Here’s why, according to the WHATWG: “the term (HTML5) is now basically being used to mean anything Web-standards-related, so it’s time to move on!”
This may seem like an obscure technical debate, but it has real-world effects. Lack of agreement makes it harder to design Web sites and applications that work the same way on every platform. This undercuts one of the big promises of software as a service — the ability to use the same Web app (and its data) from any device with an Internet connection. Write once, run anywhere? More like write once, tweak endlessly.

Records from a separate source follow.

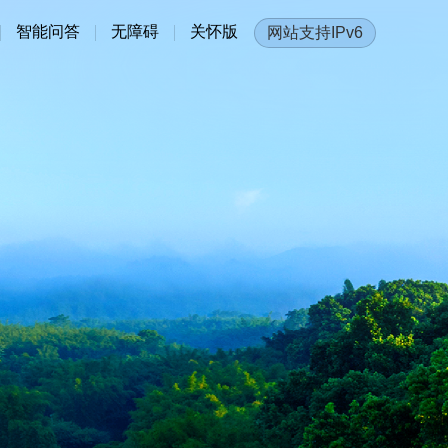
智能问答
无障碍
关怀版
网站支持IPv6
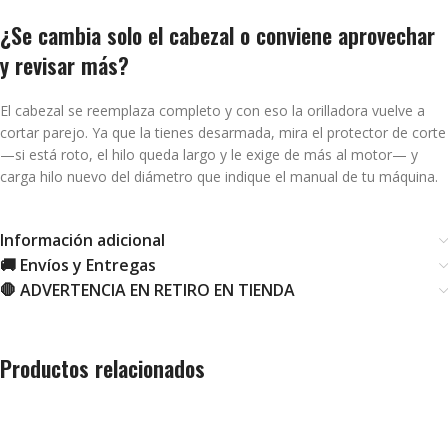
¿Se cambia solo el cabezal o conviene aprovechar
y revisar más?
El cabezal se reemplaza completo y con eso la orilladora vuelve a
cortar parejo. Ya que la tienes desarmada, mira el protector de corte
—si está roto, el hilo queda largo y le exige de más al motor— y
carga hilo nuevo del diámetro que indique el manual de tu máquina.
Información adicional
🚚 Envíos y Entregas
🛑 ADVERTENCIA EN RETIRO EN TIENDA
Productos relacionados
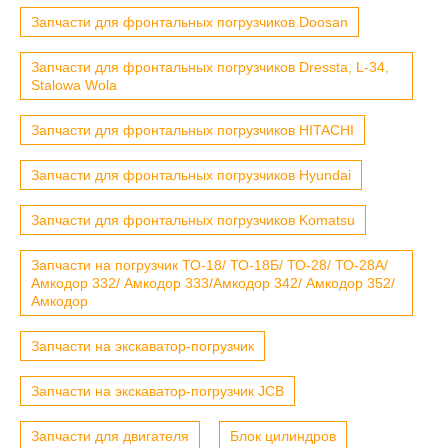
Запчасти для фронтальных погрузчиков Doosan
Запчасти для фронтальных погрузчиков Dressta, L-34,
Stalowa Wola
Запчасти для фронтальных погрузчиков HITACHI
Запчасти для фронтальных погрузчиков Hyundai
Запчасти для фронтальных погрузчиков Komatsu
Запчасти на погрузчик ТО-18/ ТО-18Б/ ТО-28/ ТО-28А/
Амкодор 332/ Амкодор 333/Амкодор 342/ Амкодор 352/
Амкодор
Запчасти на экскаватор-погрузчик
Запчасти на экскаватор-погрузчик JCB
Запчасти для двигателя
Блок цилиндров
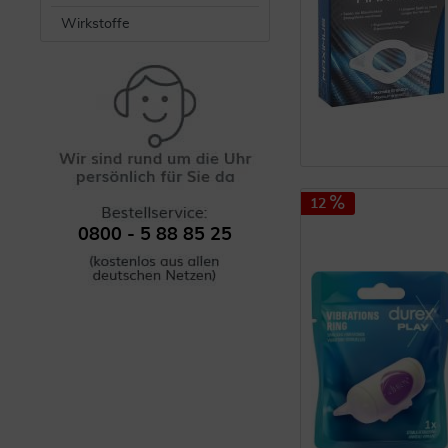
Wirkstoffe
12
0800 - 5 88 85 25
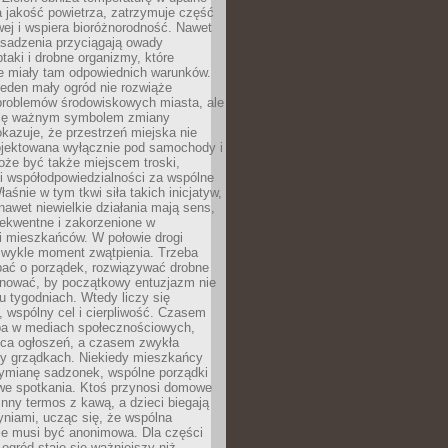
a jakość powietrza, zatrzymuje część
ej i wspiera bioróżnorodność. Nawet
asadzenia przyciągają owady
ptaki i drobne organizmy, które
ie miały tam odpowiednich warunków.
eden mały ogród nie rozwiąże
problemów środowiskowych miasta, ale
się ważnym symbolem zmiany
kazuje, że przestrzeń miejska nie
ojektowana wyłącznie pod samochody i
oże być także miejscem troski,
i współodpowiedzialności za wspólne
aśnie w tym tkwi siła takich inicjatyw,
nawet niewielkie działania mają sens,
sekwentne i zakorzenione w
i mieszkańców. W połowie drogi
 zwykle moment zwątpienia. Trzeba
bać o porządek, rozwiązywać drobne
pilnować, by początkowy entuzjazm nie
ku tygodniach. Wtedy liczy się
 wspólny cel i cierpliwość. Czasem
a w mediach społecznościowych,
ica ogłoszeń, a czasem zwykła
y grządkach. Niekiedy mieszkańcy
wymianę sadzonek, wspólne porządki
we spotkania. Ktoś przynosi domowe
 inny termos z kawą, a dzieci biegają
niami, ucząc się, że wspólna
ie musi być anonimowa. Dla części
ogród staje się ważniejszy niż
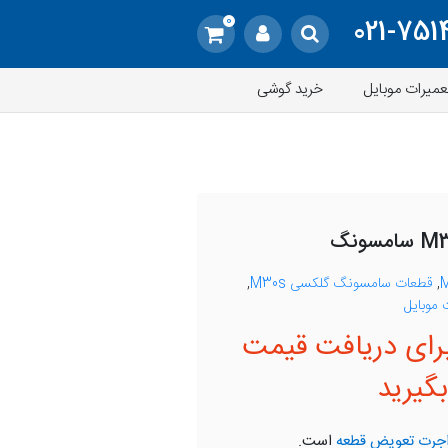
0
021-751
عمیرات موبایل
خرید گوشی
,
قطعات سامسونگ گلکسی M30s
,
موبایل
رای دریافت قیمت
گیرید
جرت تعویض قطعه
است.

The real way that Web “standards” get worked out is through real-world implementation. When enough Web sites start using a spec, and enough Web browsers start supporting it, it becomes “standard.” This is what Microsoft used to do with Internet Explorer — back when it had 90%+ share, it could simply say “this is how IE does x” and every Web site in the world would have no choice but to follow. Now, with Mozilla Firefox, Google Chrome, and Apple Safari all having sizable minority market share, everybody can jockey for their own definitions.
Keep this in mind when companies talk about their products being compliant with HTML5 — or any other Web spec. What they’re often saying is “we tested it in the latest version of our preferred Web browser and it seems to work right.”
Is it really going to work on the Web browser you’re using on your computer, tablet, or phone? You’ll have to try it yourself to find out.